== Texte à lire ==

>>>>>

La Chronique Agora

L’Egypte fait-elle vraiment bouger le prix du pétrole ?

▪ Ces derniers temps, le prix du pétrole augmente à cause des "événements en Egypte", comme on dit. Certes. En dépit du fait qu’elle n’a qu’une production modeste et des exportations pétrolières nettes atteignant le zéro, l’Egypte possède le Canal de Suez. Par conséquent, des événements perturbateurs en Egypte peuvent faire évoluer le prix du pétrole — au moins à court terme, pendant que les opérateurs pétroliers re-routent leurs gros tankers.

Voici d’ailleurs le graphique récent des prix du pétrole, montrant une augmentation de 8 $ environ le baril (via le benchmark du Brent) ces dernières semaines :

Qu’est-ce que j’entends au sujet d’un "coup" en Egypte le 23 juin ?

<<<<<

== À faire ==
D'après l'article sur l'Égypte et le pétrole, pourquoi des troubles en Égypte peuvent-ils faire varier le prix du pétrole alors que sa production est modeste ? Répondez en une à trois phrases. Les entrées qui suivent ne servent à rien ici.

== Données enregistrées ==
>>>>>

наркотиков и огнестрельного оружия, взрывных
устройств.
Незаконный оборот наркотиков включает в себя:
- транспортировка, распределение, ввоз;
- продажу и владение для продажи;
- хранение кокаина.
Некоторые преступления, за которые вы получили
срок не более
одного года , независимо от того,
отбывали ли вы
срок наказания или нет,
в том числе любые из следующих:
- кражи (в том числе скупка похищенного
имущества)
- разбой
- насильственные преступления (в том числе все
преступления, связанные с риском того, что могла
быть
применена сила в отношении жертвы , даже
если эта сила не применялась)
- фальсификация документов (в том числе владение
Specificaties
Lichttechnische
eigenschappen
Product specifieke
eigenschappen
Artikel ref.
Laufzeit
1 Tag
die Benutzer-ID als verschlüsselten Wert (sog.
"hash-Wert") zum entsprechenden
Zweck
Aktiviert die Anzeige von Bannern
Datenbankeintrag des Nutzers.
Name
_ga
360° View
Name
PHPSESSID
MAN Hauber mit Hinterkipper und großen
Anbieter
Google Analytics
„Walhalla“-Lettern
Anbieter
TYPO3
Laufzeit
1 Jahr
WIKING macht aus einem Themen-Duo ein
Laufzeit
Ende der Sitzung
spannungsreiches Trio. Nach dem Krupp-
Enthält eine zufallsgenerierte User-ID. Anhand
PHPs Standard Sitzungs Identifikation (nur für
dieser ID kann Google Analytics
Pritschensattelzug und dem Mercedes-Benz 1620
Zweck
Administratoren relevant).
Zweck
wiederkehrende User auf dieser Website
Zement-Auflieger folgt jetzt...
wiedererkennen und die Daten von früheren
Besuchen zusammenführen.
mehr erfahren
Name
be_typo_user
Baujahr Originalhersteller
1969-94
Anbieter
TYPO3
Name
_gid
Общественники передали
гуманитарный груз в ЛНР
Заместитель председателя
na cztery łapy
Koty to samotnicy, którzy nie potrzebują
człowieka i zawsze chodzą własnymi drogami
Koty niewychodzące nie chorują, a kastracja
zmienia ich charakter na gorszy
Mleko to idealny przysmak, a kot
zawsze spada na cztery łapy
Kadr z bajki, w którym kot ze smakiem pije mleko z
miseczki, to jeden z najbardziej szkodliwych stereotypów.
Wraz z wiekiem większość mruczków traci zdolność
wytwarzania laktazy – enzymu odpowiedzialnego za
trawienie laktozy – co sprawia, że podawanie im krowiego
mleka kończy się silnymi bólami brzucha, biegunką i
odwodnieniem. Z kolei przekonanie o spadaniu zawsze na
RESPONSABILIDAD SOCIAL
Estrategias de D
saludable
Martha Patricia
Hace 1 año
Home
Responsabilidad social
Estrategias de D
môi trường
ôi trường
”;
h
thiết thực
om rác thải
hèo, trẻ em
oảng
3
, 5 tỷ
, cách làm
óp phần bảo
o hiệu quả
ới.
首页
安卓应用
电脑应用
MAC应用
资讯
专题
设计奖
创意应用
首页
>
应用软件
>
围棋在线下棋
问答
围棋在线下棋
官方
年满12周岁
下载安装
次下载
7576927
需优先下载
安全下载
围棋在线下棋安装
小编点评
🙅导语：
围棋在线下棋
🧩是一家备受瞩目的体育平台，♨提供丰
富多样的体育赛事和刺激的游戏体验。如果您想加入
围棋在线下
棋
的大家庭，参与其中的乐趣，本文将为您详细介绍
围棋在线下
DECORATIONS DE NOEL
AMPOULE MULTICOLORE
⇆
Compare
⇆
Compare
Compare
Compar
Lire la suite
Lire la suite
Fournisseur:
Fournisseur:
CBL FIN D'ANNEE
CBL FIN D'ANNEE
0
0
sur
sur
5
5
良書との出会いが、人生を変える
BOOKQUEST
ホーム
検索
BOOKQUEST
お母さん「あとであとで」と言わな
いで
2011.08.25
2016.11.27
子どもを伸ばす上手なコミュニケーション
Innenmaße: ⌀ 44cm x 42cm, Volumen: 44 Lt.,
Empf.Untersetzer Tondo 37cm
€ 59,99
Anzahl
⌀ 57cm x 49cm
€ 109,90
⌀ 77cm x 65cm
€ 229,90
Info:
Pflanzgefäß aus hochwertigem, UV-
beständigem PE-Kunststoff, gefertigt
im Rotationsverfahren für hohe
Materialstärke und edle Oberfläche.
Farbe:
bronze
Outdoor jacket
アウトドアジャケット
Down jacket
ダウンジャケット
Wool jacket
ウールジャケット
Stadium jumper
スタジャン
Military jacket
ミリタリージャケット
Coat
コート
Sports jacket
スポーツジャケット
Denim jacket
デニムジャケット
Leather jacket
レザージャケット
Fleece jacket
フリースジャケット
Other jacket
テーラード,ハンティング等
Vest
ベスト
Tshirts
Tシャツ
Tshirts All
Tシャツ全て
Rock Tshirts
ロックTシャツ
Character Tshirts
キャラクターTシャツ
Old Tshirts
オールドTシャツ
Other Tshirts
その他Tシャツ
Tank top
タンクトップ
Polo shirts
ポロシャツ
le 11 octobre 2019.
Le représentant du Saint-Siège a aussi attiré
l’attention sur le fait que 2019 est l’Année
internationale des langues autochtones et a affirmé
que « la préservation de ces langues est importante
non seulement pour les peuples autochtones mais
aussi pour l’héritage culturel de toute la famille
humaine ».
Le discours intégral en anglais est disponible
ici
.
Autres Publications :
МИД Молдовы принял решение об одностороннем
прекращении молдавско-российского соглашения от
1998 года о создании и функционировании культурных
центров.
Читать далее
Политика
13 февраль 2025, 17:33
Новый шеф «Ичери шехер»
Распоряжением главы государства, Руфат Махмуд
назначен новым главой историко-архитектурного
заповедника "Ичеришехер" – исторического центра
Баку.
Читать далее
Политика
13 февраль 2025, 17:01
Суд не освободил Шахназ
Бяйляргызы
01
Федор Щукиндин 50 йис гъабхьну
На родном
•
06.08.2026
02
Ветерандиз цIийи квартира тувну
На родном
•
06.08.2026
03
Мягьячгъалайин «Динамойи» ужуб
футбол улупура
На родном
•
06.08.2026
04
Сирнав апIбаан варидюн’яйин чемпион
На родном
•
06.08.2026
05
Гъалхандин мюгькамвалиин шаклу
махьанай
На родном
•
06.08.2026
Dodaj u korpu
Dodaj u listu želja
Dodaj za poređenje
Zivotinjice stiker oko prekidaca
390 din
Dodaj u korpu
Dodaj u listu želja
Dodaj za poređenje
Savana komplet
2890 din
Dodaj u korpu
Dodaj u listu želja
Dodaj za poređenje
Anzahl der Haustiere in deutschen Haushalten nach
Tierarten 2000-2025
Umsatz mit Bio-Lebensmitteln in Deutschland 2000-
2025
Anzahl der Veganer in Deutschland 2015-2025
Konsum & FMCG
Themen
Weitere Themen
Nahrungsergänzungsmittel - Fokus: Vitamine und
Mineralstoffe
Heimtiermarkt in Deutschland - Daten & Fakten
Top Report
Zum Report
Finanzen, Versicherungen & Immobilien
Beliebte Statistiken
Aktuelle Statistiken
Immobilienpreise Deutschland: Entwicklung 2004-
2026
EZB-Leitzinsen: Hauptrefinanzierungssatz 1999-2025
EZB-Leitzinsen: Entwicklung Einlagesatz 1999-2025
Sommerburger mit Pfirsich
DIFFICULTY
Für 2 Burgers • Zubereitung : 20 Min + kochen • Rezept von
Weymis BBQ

<<<<<

== Réponse ==
L'Égypte possède le canal de Suez, même si sa production est modeste et ses exportations pétrolières nettes nulles. Des événements perturbateurs dans ce pays peuvent donc faire évoluer le prix du pétrole, au moins à court terme, pendant que les opérateurs pétroliers re-routent leurs gros tankers.